What happens next in the shamash’s description of this compartment can only be described as a scene of talmudic jousting that is a parodic enactment of pilpul itself. The sleeper awakes to see someone striding toward him, and the two begin to trade taunts. One claims that he possesses a pilpul greater than anyone else has ever conceived; the other retorts that the first has stolen his words and that he possesses a pilpul that the other would long to hear with every fiber in his body. The two now enter into a parody of scholarly etiquette in which each, supposedly deferring to the other, in fact claims the right to speak first. But the contest turns out to be pointless because communication proves impossible.
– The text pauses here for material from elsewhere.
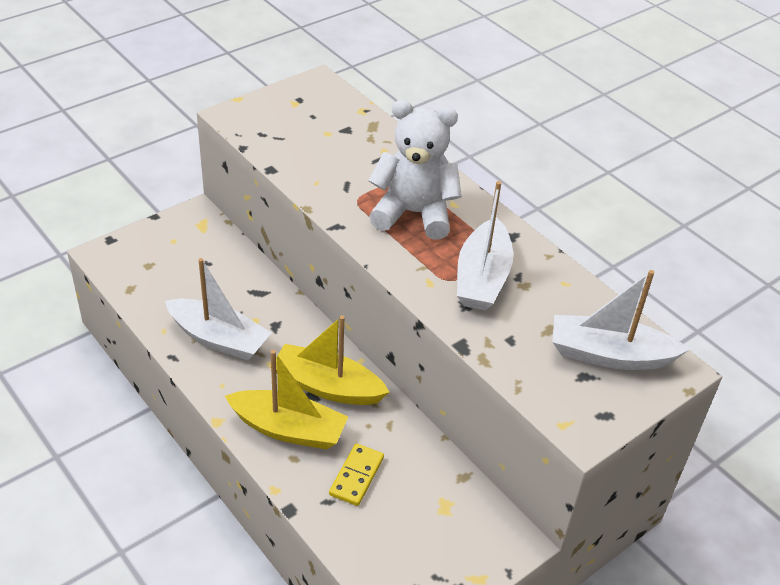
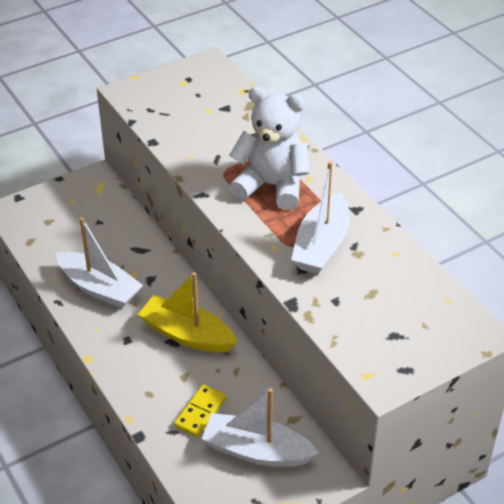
camera: 10 degrees right, 0 degrees up
(288, 429) = (148, 369): yellow boat -> none
(609, 355) = (421, 318): white boat -> white boat (257, 451)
As soon as one begins to speak, his ears expand until they cover his entire body. The two stand facing one another, utterly mortified and wanting to cry out. But the “first one’s scream dies in his throat, and the other’s is muffled by his ears.” The total effect of their panic on the torpor of the presiding angel is to make him rock back and forth; he would have destroyed them if he had not been striving to produce a yawn.